Derrière ces quatre lettres, initiale de «Comprehensive Economic and Trade Agreement», ou «Accord économique et commercial global» en Français, se cache un accord de libre-échange entre l’Union européenne et le Canada dont les négociations ont débuté en 2009.
Dans ses 2344 pages, cet accord «vise à éliminer la quasi-totalité – plus de 99% – des droits de douane entre les deux blocs», détaille le ministère de l’Agriculture sur son site internet. Le Ceta ne se cantonne pas à supprimer les droits de douane. Il doit faciliter l’accès aux marchés publics canadiens en ouvrant 30% de ceux-ci aux entreprises européennes, contre 10% auparavant. En parallèle, il «ouvre le marché canadien des services» et facilite les investissements européens outre-Atlantique. Côté agricole, il modifie également les quotas d’importation de produits agricoles canadiens dans l’Union, pour favoriser les échanges tout en protégeant ces filières sensibles.
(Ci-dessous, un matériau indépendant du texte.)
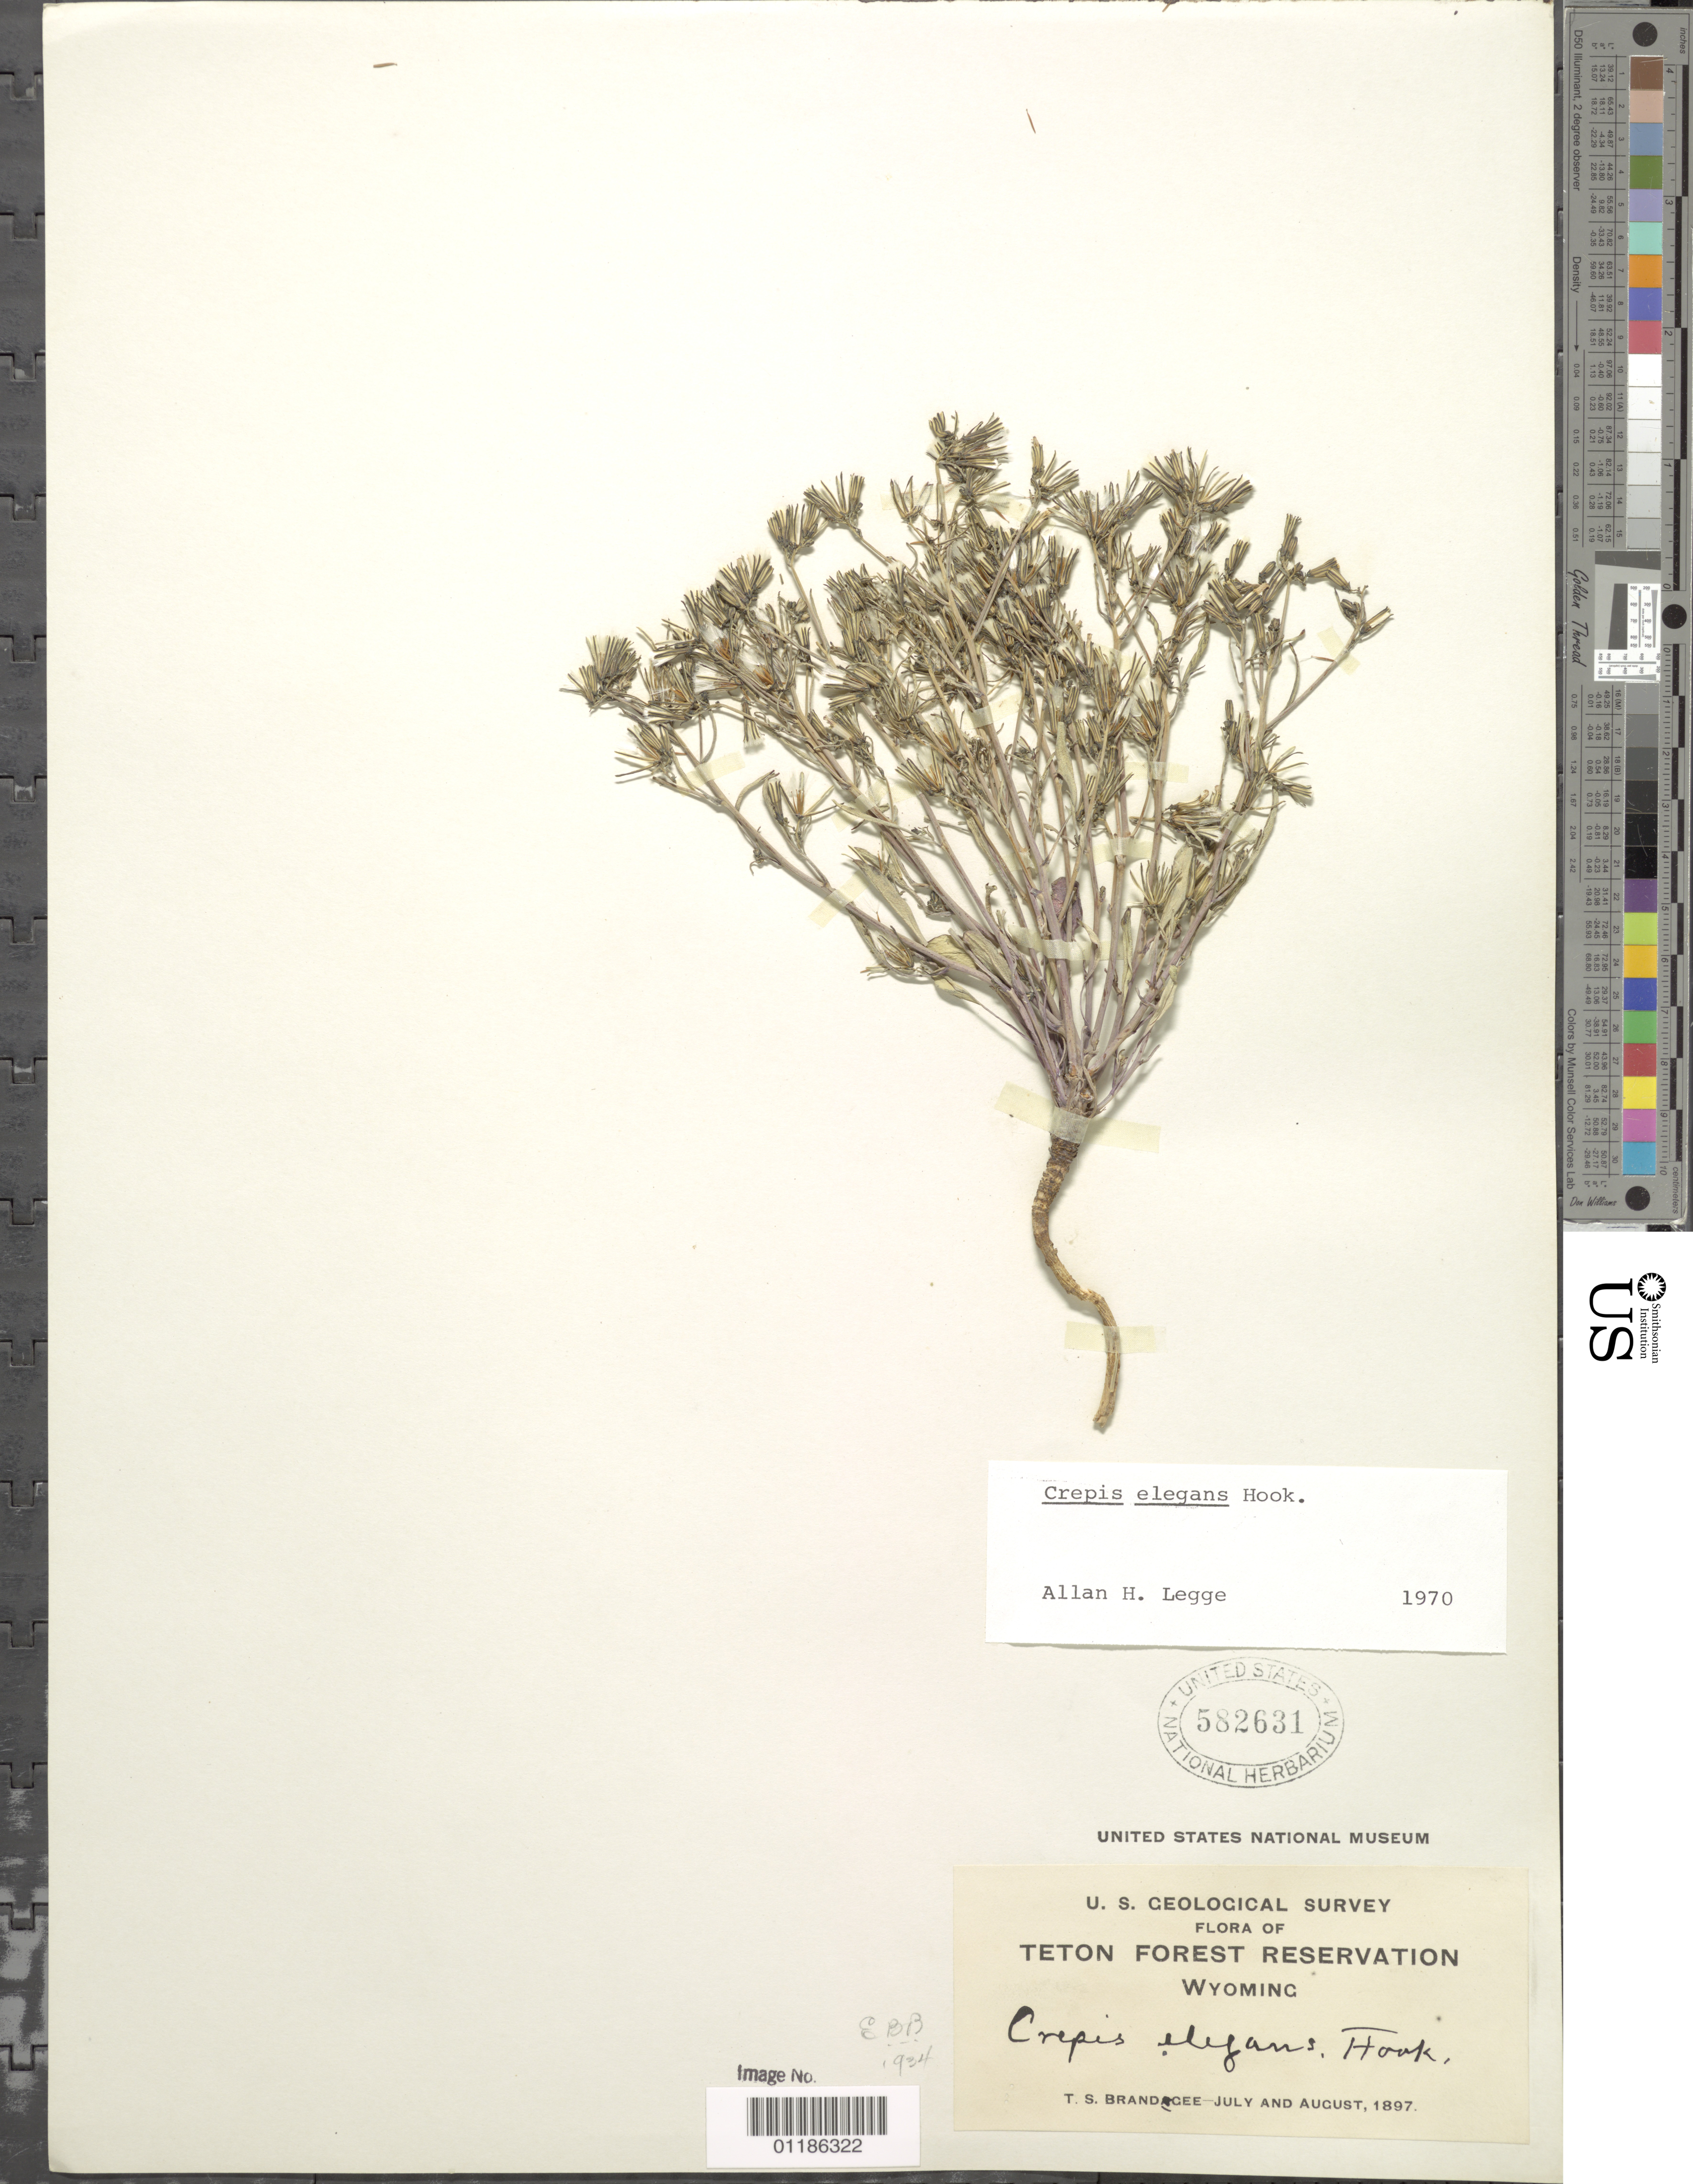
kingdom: Plantae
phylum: Tracheophyta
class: Magnoliopsida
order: Asterales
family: Asteraceae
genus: Askellia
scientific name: Askellia elegans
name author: (Hook.) W.A. Weber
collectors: T. S. Brandegee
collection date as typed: Jul 1897 to -- Aug 1897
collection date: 1897-07/1897-08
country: United States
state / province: Wyoming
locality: Teton Forest Reservation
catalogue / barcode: US 582631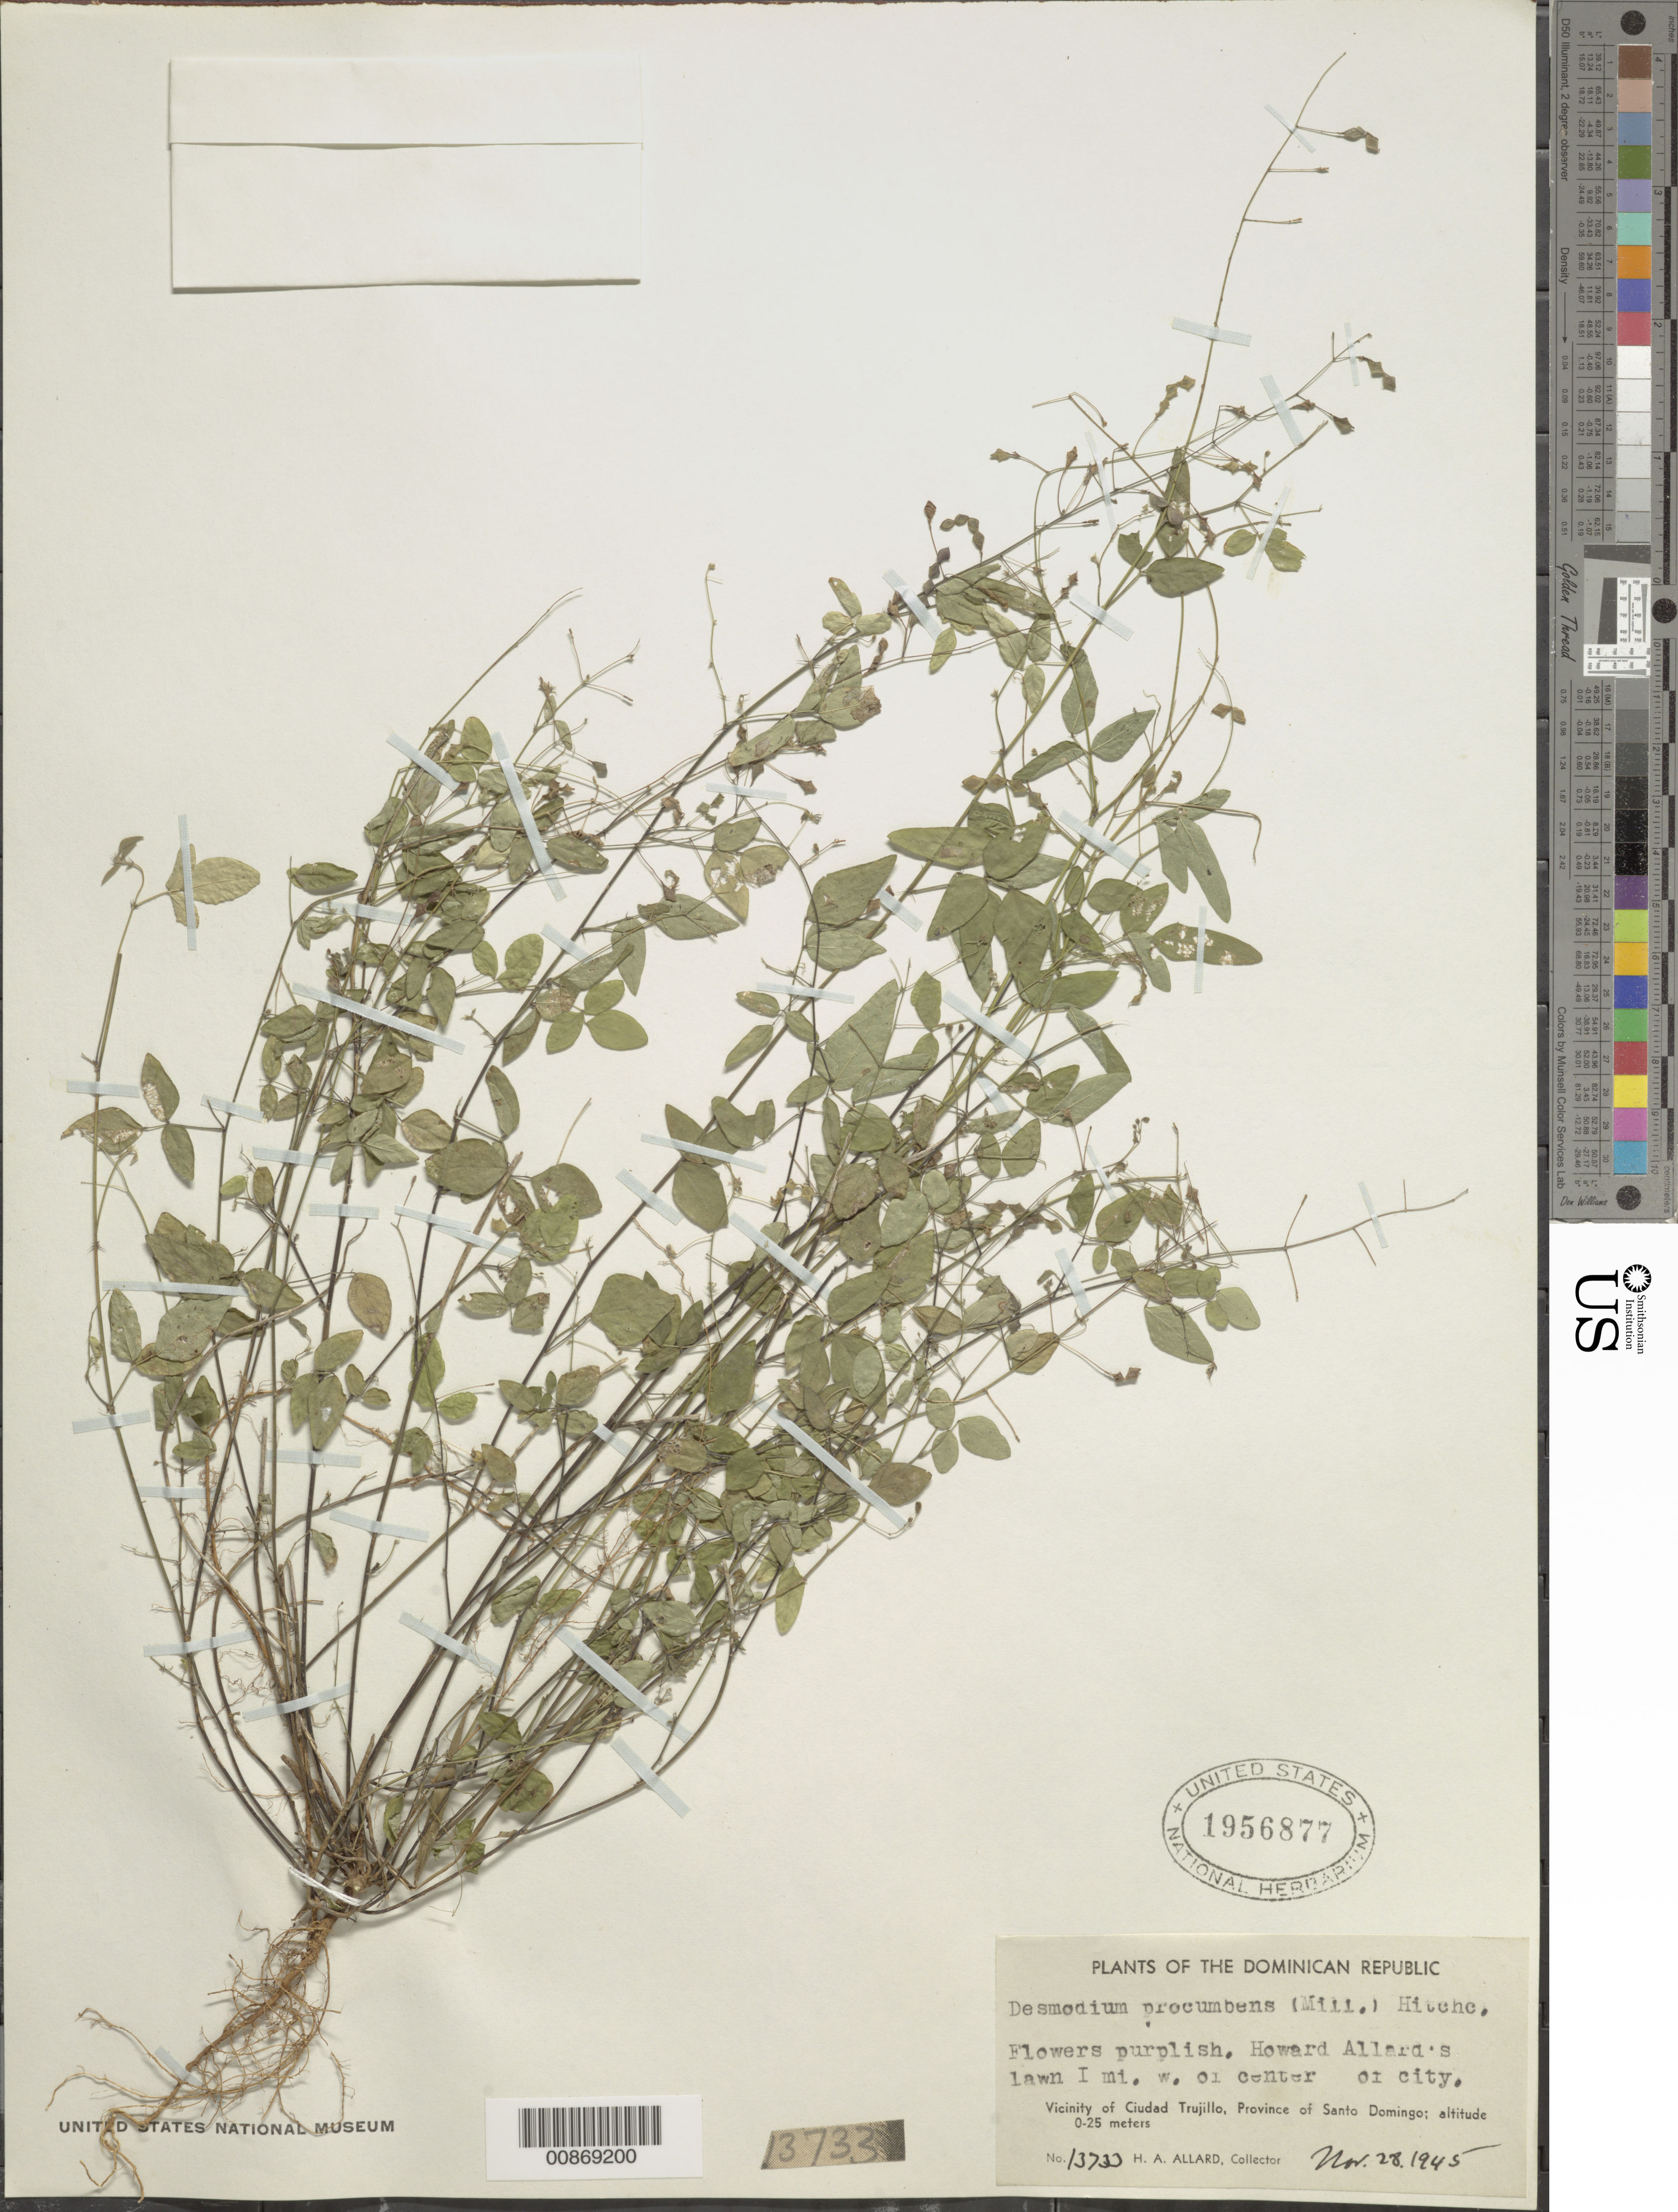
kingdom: Plantae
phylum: Tracheophyta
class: Magnoliopsida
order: Fabales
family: Fabaceae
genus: Desmodium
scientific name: Desmodium procumbens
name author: (Mill.) Hitchc.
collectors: H. A. Allard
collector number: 13733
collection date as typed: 28 Nov 1945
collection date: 1945-11-28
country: Dominican Republic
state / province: Distrito Nacional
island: Hispaniola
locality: Vicinity of Ciudad Trujillo, Province of Santo Domingo (obsolete). Howard Allard's lawn, 1 mi. W of center of city.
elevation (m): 0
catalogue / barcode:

Plus de 90% des dispositions prévues par le Ceta sont… déjà entrées en vigueur depuis 2017. Les échanges entre l’UE et le Canada ont augmenté de l’ordre de 50%. De son côté, la France exporte plus de vin, de fromage ou de parfum qu’auparavant. En retour, les importations de minéraux et des métaux rares en provenance du Canada ont augmenté. «Le Ceta entre l’UE et le Canada a permis en six ans d’augmenter de 33 % les exportations françaises vers le Canada. Si on prend l’agriculture, les excédents de la balance commerciale, c’est-à-dire la différence entre les exportations et les importations, sont très largement en augmentation : en hausse de presque 400 millions d’euros en six ans », affirmait Franck Riester, ministre de l’Europe et des Affaires étrangères lors du Salon de l’agriculture en février dernier.
Seuls deux chapitres, qui relèvent de la compétence partagée de l’UE et des instances nationales, ne sont pas encore entrés en vigueur. Ils concernent les investissements et le règlement des différends entre des entreprises européennes et canadiennes. Pour l’application de ces dernières mesures, le texte a besoin d’une ratification de chacun des parlements régionaux et nationaux de l’Union européenne. Or, le Sénat n’a pas donné son feu vert.
Le Ceta est fortement critiqué, notamment par les éleveurs français qui épinglent des importations de viande à des coûts de revient bien inférieurs aux leurs et avec des méthodes moins strictes que celles auxquelles ils sont soumis. En tout état de cause, le bœuf canadien n’a pour l’instant pas déferlé sur l’Europe: l’UE a importé 1360 tonnes l’an dernier contre 340 tonnes en 2016, et la France moins de 30 tonnes en 2023, bien loin des exportations de bœuf européen.
Certaines ONG écologistes dénoncent également le manque d’engagements contre le dérèglement climatique dans l’accord. «L’ADN de l’accord est incompatible avec les accords de Paris», affirme Mathilde Dupré, codirectrice de l’institut Veblen et autrice en janvier d’un bilan critique du Ceta. Selon elle, le traité a d’abord permis de dynamiser le commerce sur des produits polluants à l’instar des véhicules et des hydrocarbures. Déjà en 2017, un rapport d’experts nommés par le gouvernement français pointait le «manque d’ambition» du texte de 2.300 pages, assorties d’«aucun engagement contraignant» en matière climatique.
Après ce refus du Sénat, l’accord ne sera pas renégocié. Le texte sera renvoyé à l’Assemblée nationale et pourrait être rejeté définitivement par la France si Paris va jusqu’au bout de la démarche. En juillet 2020, le gouvernement de Chypre a déjà rejeté le processus de ratification, mais le gouvernement ne l’a jamais notifié à la Commission européenne, ce qui permet à l’accord de continuer à s’appliquer. En attendant, le Ceta devra tout de même être appliqué. Mais la Commission européenne n’a pas de juridiction de sanction. Dans les faits, certaines normes pourraient donc ne pas être appliquées en France. Pour seul recours, le Canada aurait la possibilité de porter plainte à l’OMC pour non-respect de l’accord.